PCA

Principal component analysis (PCA) on features with numerical values

📘

PCA is an advanced Monitor allowing you to monitor multidimensional correlations. If you have limited experience with PCA, we suggest involving a Data Scientist who has PCA experience when setting up this monitor

Configuration parameters

Parameter name and description Parameter values
1. Name Arbitrary String
2. Target features

The features to perform the PCA on

Multi-select of all features with numeric values
3. Number of components

Number of components to reduce dimension to, needs to be less than number of selected target features

Integer
4. Computed metric
  • Primary component explained variance
  • Explained variance effective component number

Parameter details

Principal component analysis (PCA) can be used to monitor changes in the eigenvectors in the dataset’s covariance matrix, and how much variance each component (eigenvector) explains.
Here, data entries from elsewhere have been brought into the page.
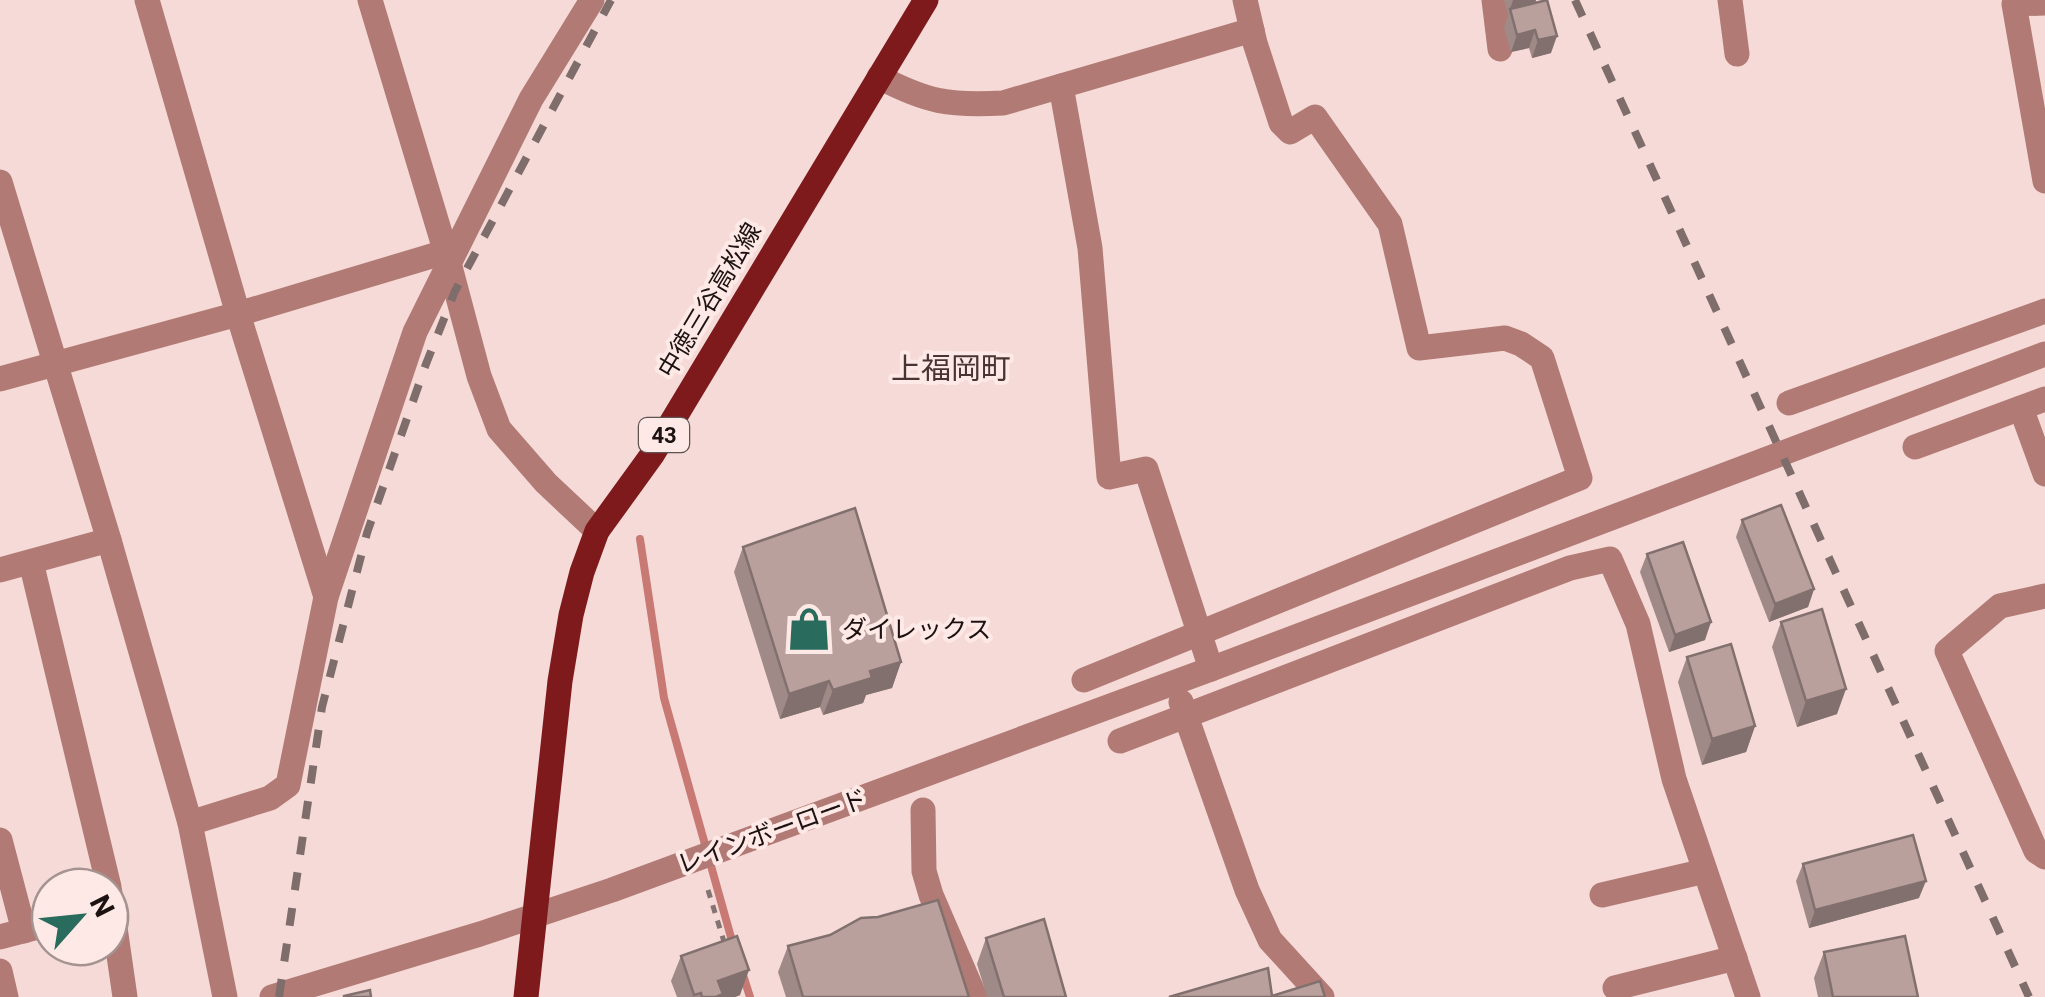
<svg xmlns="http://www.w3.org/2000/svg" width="2045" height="997" font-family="Roboto,'Noto Sans JP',sans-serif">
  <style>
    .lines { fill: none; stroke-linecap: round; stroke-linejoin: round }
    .stream { stroke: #c87973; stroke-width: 8 }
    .path { stroke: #847371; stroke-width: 5; stroke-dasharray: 8 8; stroke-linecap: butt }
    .minor { stroke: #b27a75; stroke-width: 25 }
    .major { stroke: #7e191c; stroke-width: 25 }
    .rail { stroke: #7e6d6b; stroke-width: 8; stroke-dasharray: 18 18; stroke-linecap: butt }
    .wall { fill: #9f8a87 }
    .shaded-wall { fill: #82706e }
    .building { fill: #b9a09d; stroke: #82706e; stroke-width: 2.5 }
    .labels { text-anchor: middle; stroke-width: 8; stroke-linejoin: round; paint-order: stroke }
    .shield { fill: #ffe9e6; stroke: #5f5251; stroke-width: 2.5 }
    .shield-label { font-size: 22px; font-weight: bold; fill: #1b1211 }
    .street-label { font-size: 25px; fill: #1b1211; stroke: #ffe9e6 }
    .poi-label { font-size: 25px; fill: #1b1211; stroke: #ffe9e6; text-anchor: start }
    .quarter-label { font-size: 30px; fill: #493433; stroke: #ffe9e6 }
  </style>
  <rect width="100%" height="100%" fill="#f5dad7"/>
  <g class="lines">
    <g class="stream">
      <polyline points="640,539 664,698 734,948"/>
      <polyline points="743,975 750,997"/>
    </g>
    <polyline class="path" points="708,890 725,945"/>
    <g class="minor">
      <polyline points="147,0 238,314 326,597"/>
      <polyline points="370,0 449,263 479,376 499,429 546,483 597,531"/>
      <polyline points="1494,0 1500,49"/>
      <polyline points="1730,0 1737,54"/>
      <polyline points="2045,3 2014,4 2045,181"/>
      <path d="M879,77C927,102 949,106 1003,103L1252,30"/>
      <polyline points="1061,86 1090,248 1109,477 1146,469 1211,669"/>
      <polyline points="0,182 109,540 190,823 225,997"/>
      <polyline points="0,379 238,314 445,252"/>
      <polyline points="1789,403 2045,311"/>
      <polyline points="2021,408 2045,474"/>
      <polyline points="1915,447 2045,399"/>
      <polyline points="31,562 109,887"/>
      <polyline points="0,570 109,540"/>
      <polyline points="2045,596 2000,606 1947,651 2036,851 2045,857"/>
      <polyline points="1084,680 1580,478 1542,358 1521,344 1505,338 1419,348 1390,224 1315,117 1290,132 1281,123 1255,43 1245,0"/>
      <polyline points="1181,702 1247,890 1270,940 1322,997"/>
      <polyline points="1120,741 1570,568 1610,559 1638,624 1674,779 1748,997"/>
      <polyline points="923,810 924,871 931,895 975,997"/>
      <polyline points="190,823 270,798 288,785 326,597 415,332 531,99 592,0"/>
      <polyline points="0,840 24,931"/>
      <polyline points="110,893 125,997"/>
      <polyline points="1602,895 1705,871"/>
      <polyline points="0,937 50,924"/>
      <polyline points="0,971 6,997"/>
      <polyline points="1615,988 1735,958"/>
      <polyline points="272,997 480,934 612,890 1211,669 2045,354"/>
    </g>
    <polyline class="major" points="526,997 560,681 571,615 582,572 597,531 652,455 926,0"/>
    <g class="rail">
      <polyline points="1575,0 2029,997"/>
      <polyline points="279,997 322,707 367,533 426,364 455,291 611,0"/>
    </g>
  </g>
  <g class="wall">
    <polygon points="1504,0 1536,0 1535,3 1551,53 1532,58 1529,48 1511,52 1504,27 1508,16"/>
    <polygon points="1742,520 1814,589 1808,607 1769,622 1736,537"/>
    <polygon points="743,547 901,662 892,688 866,695 863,703 823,715 820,707 780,719 734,572"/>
    <polygon points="1647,554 1705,640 1669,652 1640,572"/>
    <polygon points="1781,622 1837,714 1797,727 1772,647"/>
    <polygon points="1687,657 1755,726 1746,752 1702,765 1678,682"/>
    <polygon points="1803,864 1919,898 1809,928 1796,881"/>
    <polygon points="986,938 1066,997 987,997 977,964"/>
    <polygon points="788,946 969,997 786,997 778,972"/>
    <polygon points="1824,952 1918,997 1818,997 1814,978"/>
    <polygon points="681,956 740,995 735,997 677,997 671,981"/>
  </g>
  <g class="shaded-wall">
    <polygon points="1513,0 1536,0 1533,9 1510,9 1508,16"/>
    <polygon points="1535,30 1529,48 1511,52 1517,35"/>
    <polygon points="1557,36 1551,53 1532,58 1538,40"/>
    <polygon points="1814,589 1808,607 1769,622 1775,604"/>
    <polygon points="1711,622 1705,640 1669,652 1675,635"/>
    <polygon points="901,662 892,688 866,695 863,703 823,715 833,690 870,671"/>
    <polygon points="829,681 820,707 780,719 789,694"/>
    <polygon points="1846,689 1837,714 1797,727 1806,701"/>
    <polygon points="1755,726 1746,752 1702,765 1712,739"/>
    <polygon points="1926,881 1919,898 1809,928 1815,910"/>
    <polygon points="749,970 740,995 735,997 712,997 718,981"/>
  </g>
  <g class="building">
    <polygon points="1547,0 1557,36 1538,40 1535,30 1517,35 1510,9"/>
    <polygon points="1781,505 1814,589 1775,604 1742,520"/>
    <polygon points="855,508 901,662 870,671 872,678 833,690 829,681 789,694 743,547"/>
    <polygon points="1683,542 1711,622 1675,635 1647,554"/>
    <polygon points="1822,609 1846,689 1806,701 1781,622"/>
    <polygon points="1731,644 1755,726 1712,739 1687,657"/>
    <polygon points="1913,835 1926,881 1815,910 1803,864"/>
    <polygon points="938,900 969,997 803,997 788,946 830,935 861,918 878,917"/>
    <polygon points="1044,919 1066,997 1004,997 986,938"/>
    <polygon points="737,936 749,970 718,981 723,994 716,997 702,997 701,993 694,995 681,956"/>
    <polygon points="1905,936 1918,997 1833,997 1824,952"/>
    <polygon points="1268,968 1272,996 1320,981 1325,997 1169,997"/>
    <polygon points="370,990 371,997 344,997 344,996"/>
  </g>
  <defs>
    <g id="shop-bare" transform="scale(3.45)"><path d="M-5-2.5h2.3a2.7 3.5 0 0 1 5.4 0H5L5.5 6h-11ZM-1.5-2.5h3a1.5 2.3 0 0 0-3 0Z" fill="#296b5c" stroke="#ffe9e6" stroke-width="2.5" paint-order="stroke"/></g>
  </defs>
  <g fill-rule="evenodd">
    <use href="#shop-bare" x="809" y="629"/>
  </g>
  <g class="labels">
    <rect class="shield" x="639" y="418" width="50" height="34" rx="8"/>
    <g class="shield-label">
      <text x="664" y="443">43</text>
    </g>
    <g class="street-label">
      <text transform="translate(709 300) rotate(-59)" y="9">中徳三谷高松線</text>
      <text transform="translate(772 831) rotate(-20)" y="9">レインボーロード</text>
    </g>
    <g class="poi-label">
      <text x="842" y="638">ダイレックス</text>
    </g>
    <g class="quarter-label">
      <text x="951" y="379">上福岡町</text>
    </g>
  </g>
  <g transform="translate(80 917) rotate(63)"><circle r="48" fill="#ffe9e6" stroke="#a49391" stroke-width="2.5"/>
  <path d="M0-8L18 38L0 25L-18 38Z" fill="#296b5c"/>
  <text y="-15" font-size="28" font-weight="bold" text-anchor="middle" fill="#1b1211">N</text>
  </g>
</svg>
In layman terms, PCA checks how ‘spread’ the data is along some axes.

Primary component explained variance

Validating how many % of the variance the primary (1st) component explains.

Higher % means more data is distributed along the direction of the first component while lower % means less data is distributed along the direction of the first component.

Explained variance effective component number

Validating how many principal components are needed to explain 90% of the variance, the number of components needed can also be fractional.

The less components needed to explain 90% of the variance relative to the number of target features, the more correlated the selected features are.